Данные о первой известной нам правомонархиче­ской организации в Воронеже относятся к августу 1903 г. Речь идет о так назы­ваемом «Воронежском комитете борьбы против социализма». Мы не располагаем сведениями о структуре и численности первой черносотенной группы, возникшей в Воронеже. В ней, вероятно, состояли представители консерва­тивно настроенной интеллигенции.
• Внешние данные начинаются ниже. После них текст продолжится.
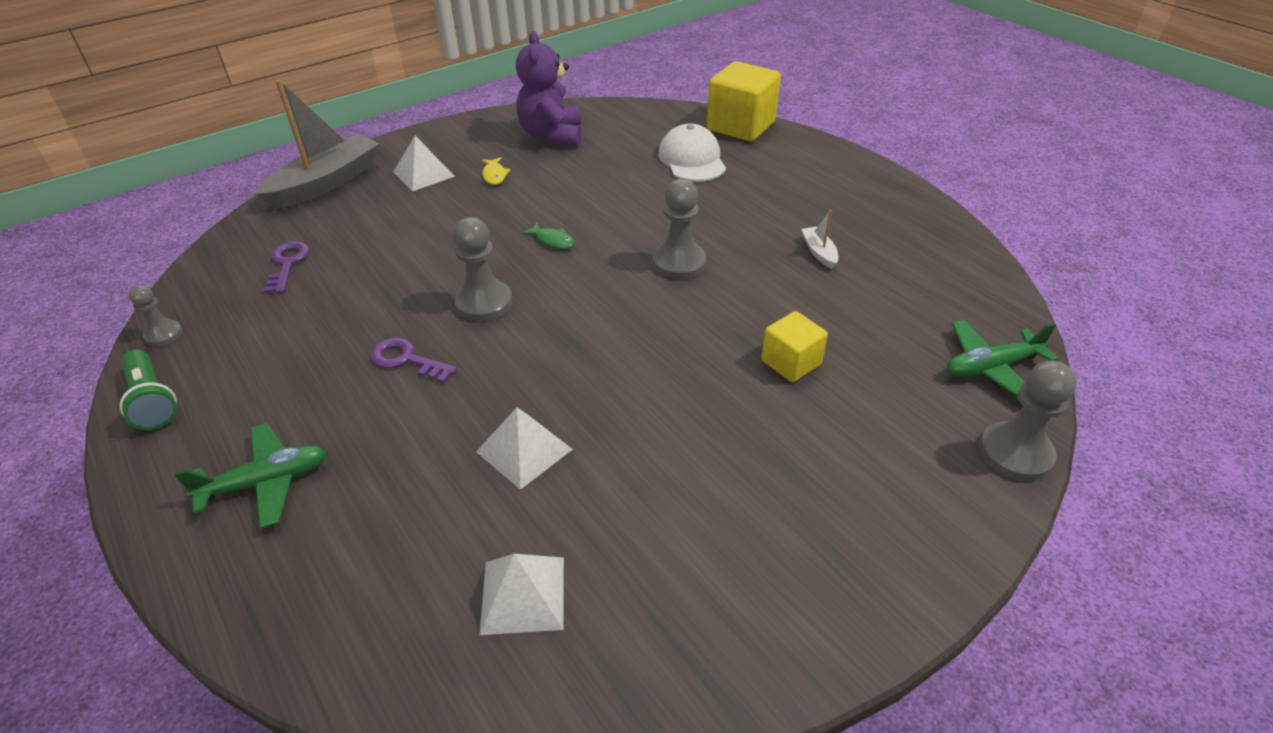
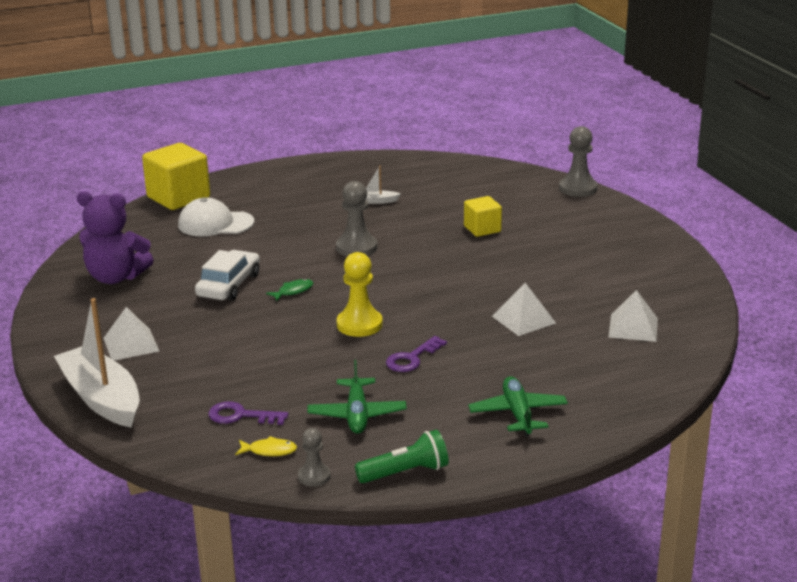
camera: 75 degrees left, 15 degrees down
(326, 183) = (102, 398): grey boat -> white boat
(484, 303) = (359, 324): grey pawn -> yellow pawn
(494, 175) = (165, 309): yellow fish -> yellow fish (269, 451)
(555, 198) = (229, 285): none -> white car
(991, 367) = (512, 179): green plane -> green plane (357, 414)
О планах ВКБПС можно су­дить лишь по трем экземплярам лис­товки-«призыва», написанной от руки, с оттисками печати «Воронежский комитет борьбы против социализма». Комитет намере­вался на­ладить регулярный выпуск своего бюлле­теня, так как дан­ное обра­щение вышло под заголовком «Листок №1»3. Вероятнее всего, автором обра­щения был Н.Н. Пантелеевский, поскольку листовка ВКБПС сов­падает в основных положениях с его речью, опубликованной в «Воронежском телеграфе» 21 сен­тября 1903 г., то есть месяц спустя после появле­ния «при­зыва».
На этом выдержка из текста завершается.